Laila Ali’s new cookbook “Food For Life” is full of healthy family-friendly recipes like these lamb chops and cheesy quinoa bake. Steve Harvey went so crazy for these chops, he wanted to share the recipe with you!
Cheesy Quinoa and Rice Bake
Ingredients: Serves 6 - 8
3 cups cooked quinoa
3 cups cooked brown rice
2 cups Secret White Sauce (bone broth, cauliﬂower, zucchini)
½ teaspoon sea salt
1½ cups grated Gruyère cheese (about 4 ounces)
¼ cup grated Parmesan cheese
2 teaspoons Super-Sassy Seasoning
Choose another grain such as millet or spelt for the quinoa or rice. Or try black rice in place of the brown rice.
Use any melting cheese you like, such as cheddar, Monterey Jack, mozzarella, or Gouda.
- Preheat the oven to 375°F. Coat an 8 by 10- inch baking pan with cooking spray.
- In a large bowl, combine the quinoa, rice, white sauce, and salt and mix well to coat the grains with the sauce.
- Stir in the Gruyère.
- In a small bowl, mix the Parmesan with the Super-Sassy Seasoning.
- Top the casserole with the Parmesan mixture.
- Bake until the cheese has melted and the top is lightly browned in places, about 40 minutes.
- Remove from the oven and let sit for 5 to 10 minutes before slicing and serving.
Garlic and Rosemary Seared Lamb Rib Chops
Ingredients: Serves 4
3 tablespoons extra-virgin olive oil
2 tablespoons minced garlic
2 tablespoons ﬁnely chopped fresh rosemary
1 teaspoon sea salt, plus more to taste
½ teaspoon coarsely ground black pepper, plus more to taste
12 lamb rib chops
½ cup Basic Bone Broth (page 245), plus more if needed
12 ounces green beans, trimmed and cut into
2 teaspoons fresh lemon juice, or to taste
¼ cup chopped toasted and skinned hazelnuts or another nut (optional)
- In a small bowl, whisk together 2 tablespoons of the oil, the garlic, rosemary, salt, and pepper.
- Place the chops on a baking sheet and rub them all over with the seasoned oil, massaging it into the meat with your ﬁngers.
- Set aside to marinate for 15 to 30 minutes. (To marinate the ribs in advance, place the marinade into a zip-top bag, add the ribs, and massage the marinade into the ribs.
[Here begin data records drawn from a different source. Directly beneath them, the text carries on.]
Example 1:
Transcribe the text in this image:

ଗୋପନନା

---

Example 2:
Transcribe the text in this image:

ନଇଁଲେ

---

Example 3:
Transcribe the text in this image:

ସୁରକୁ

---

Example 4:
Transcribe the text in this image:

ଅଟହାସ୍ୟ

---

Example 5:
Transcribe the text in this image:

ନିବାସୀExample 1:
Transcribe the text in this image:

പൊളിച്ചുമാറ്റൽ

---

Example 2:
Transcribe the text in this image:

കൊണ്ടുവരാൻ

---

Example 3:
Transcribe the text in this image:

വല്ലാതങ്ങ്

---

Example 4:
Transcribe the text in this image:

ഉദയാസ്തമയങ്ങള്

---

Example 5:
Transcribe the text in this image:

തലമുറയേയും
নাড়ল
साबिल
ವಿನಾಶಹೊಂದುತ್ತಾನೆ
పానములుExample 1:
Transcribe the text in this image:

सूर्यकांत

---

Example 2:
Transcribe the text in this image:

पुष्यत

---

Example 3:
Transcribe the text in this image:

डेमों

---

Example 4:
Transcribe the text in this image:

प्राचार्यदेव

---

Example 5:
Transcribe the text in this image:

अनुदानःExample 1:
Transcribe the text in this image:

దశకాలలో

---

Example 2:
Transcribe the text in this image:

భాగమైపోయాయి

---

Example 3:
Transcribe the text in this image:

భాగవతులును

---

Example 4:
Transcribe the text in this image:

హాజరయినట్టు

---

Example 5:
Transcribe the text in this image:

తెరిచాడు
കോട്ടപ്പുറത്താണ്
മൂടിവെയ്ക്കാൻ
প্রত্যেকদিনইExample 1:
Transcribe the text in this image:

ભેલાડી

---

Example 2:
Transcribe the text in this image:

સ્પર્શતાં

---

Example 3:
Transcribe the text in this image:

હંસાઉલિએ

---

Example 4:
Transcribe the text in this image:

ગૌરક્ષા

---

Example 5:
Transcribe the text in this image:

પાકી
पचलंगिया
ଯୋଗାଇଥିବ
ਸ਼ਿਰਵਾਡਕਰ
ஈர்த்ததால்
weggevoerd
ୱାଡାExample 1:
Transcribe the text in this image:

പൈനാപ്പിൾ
Seal and refrigerate for up to 1 day.)
- In a large skillet with a lid, heat 1½ teaspoons of the oil over medium-high heat.
- Add half the chops and sear on each side for 2 to 3 minutes for medium-rare, another minute on each side for medium.
- Transfer the chops to a large plate and scrape out the pan drippings onto the chops. (If any bits are stuck to the bottom of the pan, add a very small amount of broth and stir to break them up, then pour the broth over the ribs and wipe out the pan.)
- Tent the chops with aluminum foil. Add the remaining 1½ teaspoons of oil to the pan and cook the remaining chops in the same way. Add the second batch to the plate with the ﬁrst and let rest for 5 minutes.
- Pour the broth into the pan and stir to scrape up any browned bits from the bottom of the pan. Bring to a simmer, then stir in the green beans, reduce the heat to medium, cover the pan, and steam until crisp-tender, lifting the lid to stir a couple of times and adding a little more broth if the pan starts to dry out before the green beans are done. (about 5 minutes)
- Season with salt and pepper, add the lemon juice and stir in the hazelnuts (if you're using them)
- Divide the chops among four plates and drizzle the juices from the plate on top. Serve with the green beans alongside.